Plasmodium falciparum infection causes the most severe form of malaria. It has been hypothesized that P. falciparum directly suppresses host immune responses because sufficient acquired immunity is often not induced even by repeated P. falciparum infections in malaria-endemic areas. It is known that many kinds of P. falciparum-derived proteins are expressed on the surface of P. falciparum-infected erythrocytes (IEs), and these proteins have long been thought to be a key to the elucidation of the host immune evasion mechanisms. Our recent studies have revealed that the P. falciparum-derived erythrocyte surface antigen, RIFIN, the largest multiple gene family protein in the P. falciparum genome, suppresses host immune cell activation through direct interaction with human inhibitory immune receptors. In this review, we will discuss the molecular mechanisms for host immune evasion by P. falciparum-infected erythrocyte surface antigens. In addition, we will discuss the recently identified host immune response to P. falciparum using specialized antibodies that target host-P. falciparum-derived molecule interactions.

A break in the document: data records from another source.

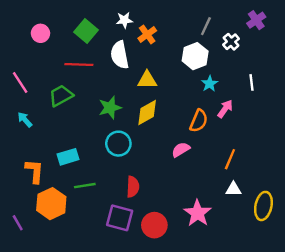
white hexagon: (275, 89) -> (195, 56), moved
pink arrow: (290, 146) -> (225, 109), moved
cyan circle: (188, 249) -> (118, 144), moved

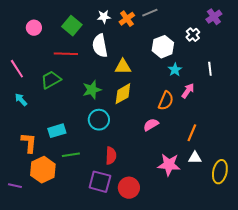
gray line: (206, 26) -> (150, 13), moved, turned 42
orange cross: (147, 35) -> (127, 19), moved
pink star: (198, 213) -> (169, 165), moved, turned -30
purple line: (18, 223) -> (15, 186), turned -48

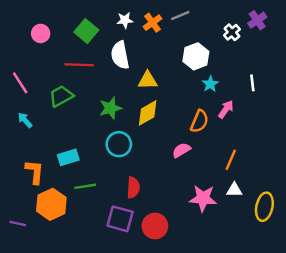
white cross: (193, 35) -> (232, 32), moved

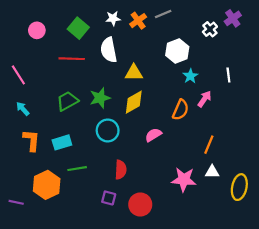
green trapezoid: (61, 96) -> (67, 101), moved
pink semicircle: (181, 150) -> (153, 135), moved
orange L-shape: (35, 172) -> (31, 140), moved
purple square: (120, 219) -> (109, 198), size x0.6

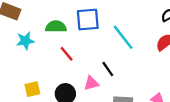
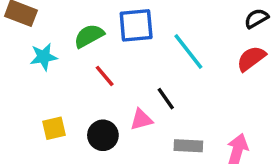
green semicircle: (56, 27) -> (89, 36), turned -30

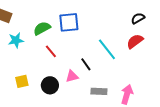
cyan line: (188, 52) -> (107, 49), moved

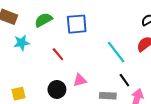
green semicircle: (42, 28) -> (43, 20), moved
black line: (86, 64) -> (124, 80), moved
yellow square: (22, 81) -> (19, 94), moved

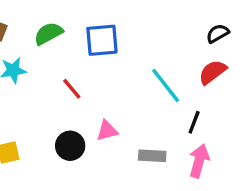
black line: (124, 80) -> (194, 122), moved, turned 56

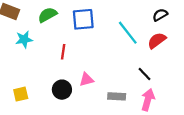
cyan line: (166, 85) -> (128, 33), moved
red line: (72, 89) -> (63, 52), turned 48
black line: (194, 122) -> (144, 74), turned -64

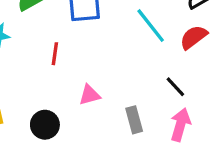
black circle: (62, 90) -> (45, 125), moved
gray rectangle: (117, 96) -> (134, 120), turned 72

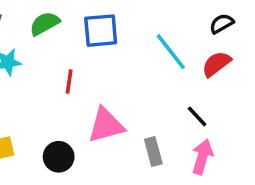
pink triangle: (90, 95) -> (106, 125), size x1.6

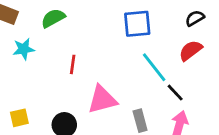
blue square: (101, 31) -> (137, 24), moved
cyan line: (171, 52) -> (154, 67), moved

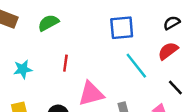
cyan star: (24, 49) -> (23, 69), moved
black line: (175, 93) -> (175, 88), moved

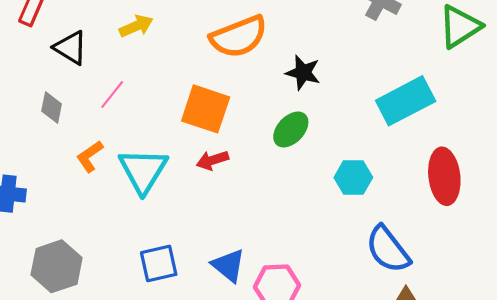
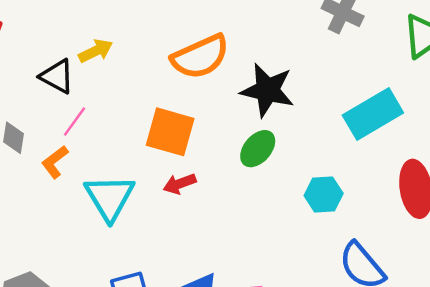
black triangle: (71, 48) -> (57, 76), moved
black star: (303, 73) -> (267, 90), size x1.5
orange L-shape: (90, 156) -> (55, 162), moved

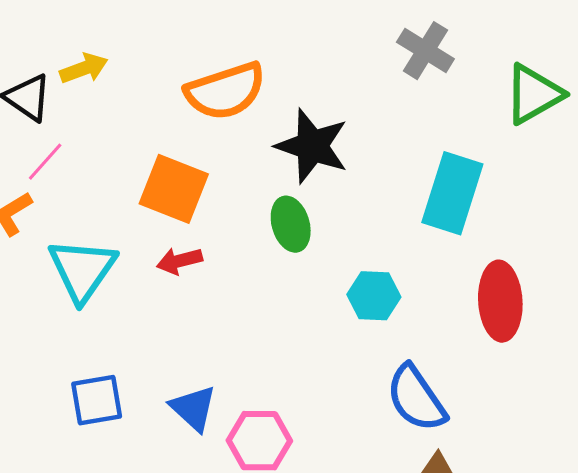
cyan rectangle: (373, 114) -> (452, 193), turned -48
green ellipse: (258, 149) -> (291, 224), turned -63

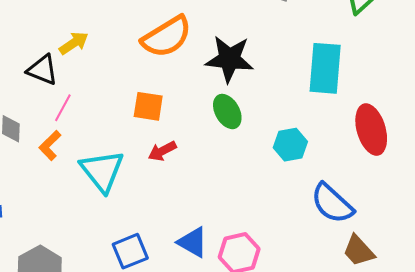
orange square: (174, 189) -> (148, 106), size x0.7

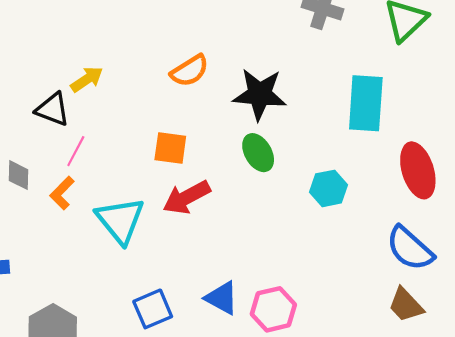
orange semicircle: (167, 37) -> (190, 71), size x0.7
red arrow: (162, 151) -> (187, 197), size x1.5
blue semicircle: (332, 203) -> (410, 249), moved

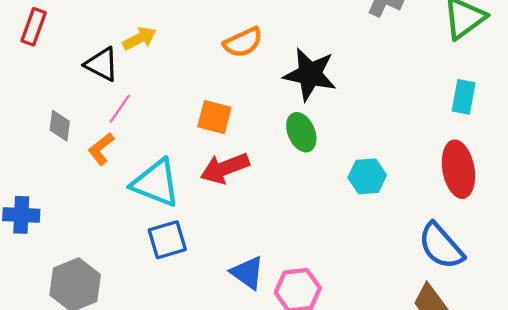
cyan rectangle: (366, 103) -> (464, 97), moved, size x0.6
cyan triangle: (120, 220) -> (156, 183), turned -36
blue square: (153, 309) -> (167, 240), moved

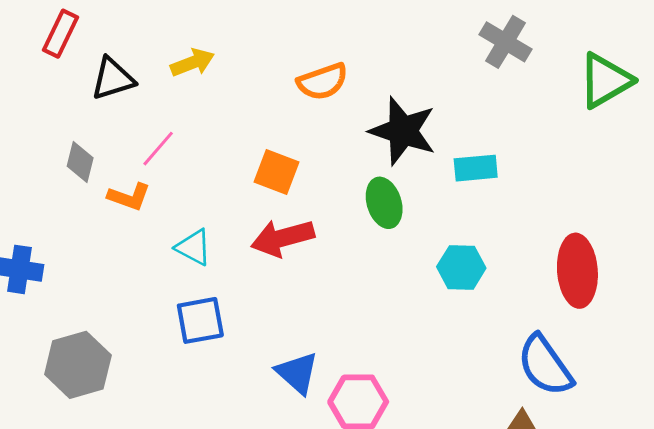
black triangle: (102, 64) -> (113, 79), moved, turned -51
cyan rectangle: (464, 97) -> (476, 168), moved, turned 68
orange L-shape: (101, 149) -> (129, 197), turned -128
cyan triangle: (156, 183) -> (194, 247), size x0.6

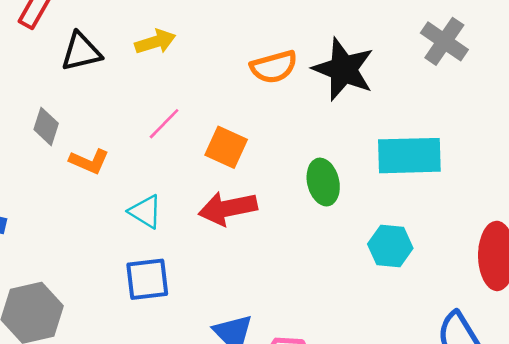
black star: (403, 131) -> (343, 69), moved
pink line: (158, 149) -> (164, 124), moved
cyan rectangle: (476, 168) -> (409, 156), size x1.6

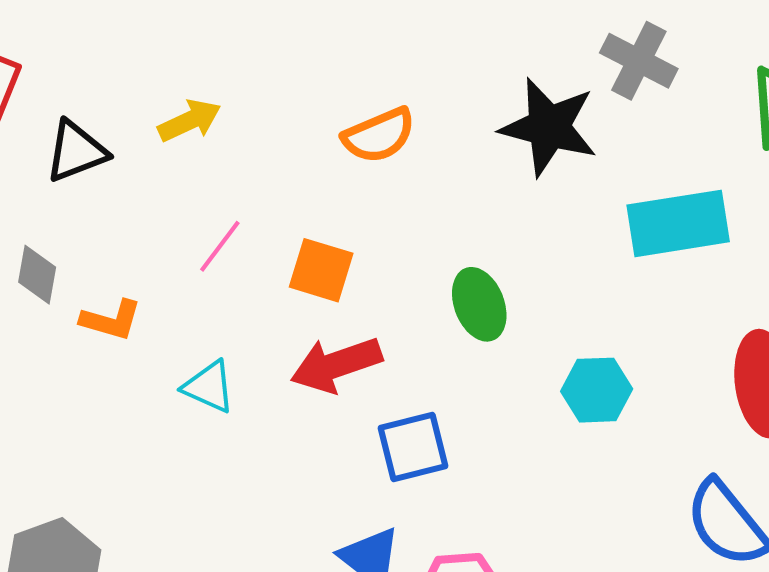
black star: (343, 69) -> (549, 127), moved
cyan rectangle: (409, 156) -> (678, 223), moved
blue square: (147, 279) -> (413, 447), moved

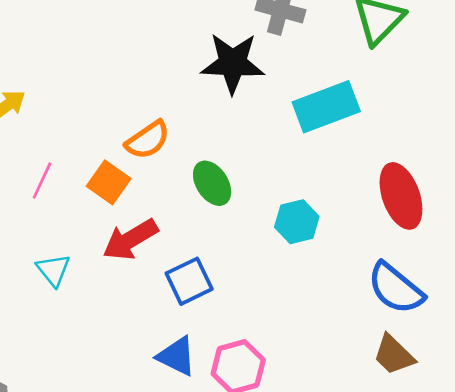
orange semicircle: (379, 135) -> (148, 140), moved
orange square: (321, 270) -> (109, 182), turned 30
cyan triangle: (209, 387) -> (53, 270), turned 39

Keywords: Plasmodium falciparum; RIFIN; immune evasion; inhibitory immune receptors; receptor-containing antibodies; variant surface antigens.

Figure 1

The genomic location of inhibitory immune receptors and the structure of VSAs. (A) The genomic location of inhibitory immune receptors. Inhibitory immune receptors are located in the leukocyte receptor complex (LRC) region on human chromosome 19q13.4 in tandem. LRC region contains a number of immunoglobulin-like receptors such as leukocyte immunoglobulin like receptors (LILRs) and leukocyte associated immunoglobulin-like receptors (LAIRs). Each of these receptors forms a multiple gene family, and LILR family consists of five inhibitory receptors (LILRB1-5), five activating receptors (LILRA1, 2, 4-6) and one secretory form (LILRA3). It is thought that activating receptors have evolved from inhibitory receptors to overcome pathogens because some inhibitory receptors such as LILRB1 and LAIR1 are exploited by pathogens in their immune evasion mechanisms.. (B) The structure of VSAs. PfEMP-1 proteins are divided into groups (A-C) based on chromosomal location and the direction of transcription. The extracellular region of PfEMP1 is composed of the combination of a Duffy binding-like domain (DBLα-ζ) and a cysteine-rich interdomain region (CIDRα-δ) depending on the organization and the length. This figure shows the typical structure of group (A-C) PfEMP-1. The larger PfEMP1 proteins have additional DBL domains between DBL and CIDR domains. PfEMP-1 can bind to molecules such as CD36, intercellular adhesion molecule-1 (ICAM-1), and endothelial protein C receptor (EPCR) via its CIDR and DBL domains. RIFIN is divided into type A and type B RIFIN, and type A RIFIN contains a 25 amino acid sequence inserted at the N-terminus (Indel) that is not present in type B RIFINs. RIFIN interacts with immune receptors via its variable region (V2).

Figure 2

The signaling pathways mediated by inhibitory immune receptors. The phosphorylation of immunoreceptor tyrosine-based inhibition motifs (ITIMs) in the intracellular domain is induced by the binding of ligands to the extracellular domain of inhibitory immune receptors including LILRB1, LILRB2, and LAIR1. Phosphorylation of ITIMs induces phosphatases such as SHP-1 and SHP-2, resulting in immunosuppressive effects such as decreased cytokine production via various intracellular signaling pathways.

Figure 3

The immunosuppressive functions of RIFINs towards host immunity and the host immune response against RIFINs. Some RIFINs bind to the human inhibitory immune receptors and induce the inhibitory signal to the host immune system, and it is suggested that LILRB1-binding RIFINs may contribute to the severity of malaria. The host conversely induces normal antibodies against RIFINs and specialized antibodies that contain a portion of the immune receptors to block the RIFIN-receptor interaction and broadly recognize IEs expressing LAIR1 or LILRB1-binding RIFINs and promote the elimination of these IEs.